No Quant Is Safe as Global Stress Hits Risk Parity Where It Hurts

(Bloomberg) -- Choppy markets around the world are hurting one of Wall Street’s hottest quantitative trades, belying its status as a port in the storm.

The commodity train wreck, emerging-market turmoil and shifts in government bonds have created a wave of turbulence for risk-parity funds, a strategy first popularized by Ray Dalio that weighs exposures according to volatility measures.

Two-month realized price swings for the investing style hit the highest in more than two years last week, before easing. And it’s the second-worst performing portfolio tracked by JPMorgan Chase & Co. so far this year, as of Aug. 10.

No Quant Is Safe as Global Stress Hits Risk Parity Where It Hurts

Beloved by math whizzes and increasingly adopted by the mom-and-pop crowd, the leveraged strategy has boomed in the post-crisis era driven by diversification-minded algorithms, and faith in the hedging power of bonds.

The allocation method aims to hold multiple asset classes to balance out risk, so losses will be moderated by holdings that tend to move in opposite directions.

But from the trade clash to extreme moves in developing assets, portfolios have struggled to find shelter so far this year, with turmoil in metals the latest in a list of stresses.

No one’s saying risk parity is broken. Proponents say the strategy can sustain bouts of underperformance -- by design, it captures the average return across assets, so it can outperform in the long run.

But for now, it means that because the funds have modest allocations to some of the riskier markets, they haven’t harvested the best returns on offer this year, generated by U.S. stocks.

Commodities, meanwhile, have been among the worst-performing categories, declining 2.6 percent this year in the average risk-parity portfolio, data from Salient Index Management show. The sovereign-debt portion has tumbled 1.2 percent while U.S. equities have contributed a 0.6 percent gain, according to the firm.

No Quant Is Safe as Global Stress Hits Risk Parity Where It Hurts

Practitioners, for their part, say keep calm and carry on.

“Everyone’s performance has been soft this year relative to U.S. stocks,” Roberto Croce, director of quantitative research at Salient Partners LP. “Risk parity is trying to be in the middle, trying to get diversification. It’s never going to be the top-performing thing, but it won’t be the bottom either.”

Maneesh Shanbhag, who co-founded Greenline Partners LLC after almost five years at Bridgewater Associates LP, concurs.

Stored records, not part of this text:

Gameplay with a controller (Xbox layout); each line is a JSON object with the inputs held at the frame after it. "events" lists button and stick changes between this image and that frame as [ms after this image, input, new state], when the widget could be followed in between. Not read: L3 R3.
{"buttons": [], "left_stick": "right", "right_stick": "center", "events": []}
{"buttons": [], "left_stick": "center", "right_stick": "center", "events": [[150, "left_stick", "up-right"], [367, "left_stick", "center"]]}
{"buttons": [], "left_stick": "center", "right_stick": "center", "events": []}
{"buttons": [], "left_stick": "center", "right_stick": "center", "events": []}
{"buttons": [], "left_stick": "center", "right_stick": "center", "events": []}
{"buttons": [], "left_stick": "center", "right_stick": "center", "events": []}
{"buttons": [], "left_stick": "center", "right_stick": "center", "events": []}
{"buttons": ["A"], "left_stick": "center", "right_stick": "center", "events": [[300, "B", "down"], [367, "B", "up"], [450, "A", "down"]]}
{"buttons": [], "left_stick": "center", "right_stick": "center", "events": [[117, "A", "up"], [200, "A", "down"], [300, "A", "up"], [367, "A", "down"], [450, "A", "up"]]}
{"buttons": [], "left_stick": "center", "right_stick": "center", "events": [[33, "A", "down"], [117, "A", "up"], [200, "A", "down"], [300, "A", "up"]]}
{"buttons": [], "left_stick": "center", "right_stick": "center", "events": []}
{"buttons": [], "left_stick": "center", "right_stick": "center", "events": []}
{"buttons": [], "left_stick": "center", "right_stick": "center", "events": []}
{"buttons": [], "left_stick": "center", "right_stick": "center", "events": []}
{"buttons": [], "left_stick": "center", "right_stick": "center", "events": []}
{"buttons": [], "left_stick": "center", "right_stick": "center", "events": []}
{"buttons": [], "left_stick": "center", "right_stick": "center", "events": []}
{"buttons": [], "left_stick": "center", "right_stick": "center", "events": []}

“Equities came off low valuations to deliver higher returns," he said. “Now, risk parity looks relatively dull but has delivered what it was supposed to.”

Risk-parity’s travails might test faith in the trading style over traditional allocations. It’s among the worst-performing categories tracked by JPMorgan, falling 1.2 percent this year. That compares to a 2.1 percent gain for long-short equity funds, 1.7 percent for macro funds, and 2.9 percent for balanced mutual accounts, according to data published by the U.S. bank earlier this month.

The only managers to fare worse are trend-chasing commodity trade advisers, or CTAs, which have lost 4.8 percent.

Hedging Hazards

There’s one source of relief: Investors needn’t fret such funds are poised to unwind amid the volatility, potentially exacerbating already frayed market nerves.

Exposures on average are depressed right now as portfolios have lightened up on leverage in recent months, according to Salient.

And there are signs managers are dipping back into U.S. stocks at least, as ‘America First’ trades boom. The group has snapped up equities over the past two months, with allocations now sitting near average levels, according to JPMorgan strategists including Nikolaos Panigirtzoglou.

Despite risk parity’s lagging performance, Croce at Salient say there’s one key takeaway in all this: a mixed portfolio remains a solid proposition over the long haul.

“Anytime your ability to predict the future is low, having a strategy that relies on diversification makes sense,” said Croce. “If things are more choppy and you only have one thing in your portfolio, if political winds hit that one thing, you could be down 50 percent.”

To contact the reporter on this story: Dani Burger in London at dburger7@bloomberg.net

To contact the editors responsible for this story: Samuel Potter at spotter33@bloomberg.net, Sid Verma, Cecile Gutscher

©2018 Bloomberg L.P.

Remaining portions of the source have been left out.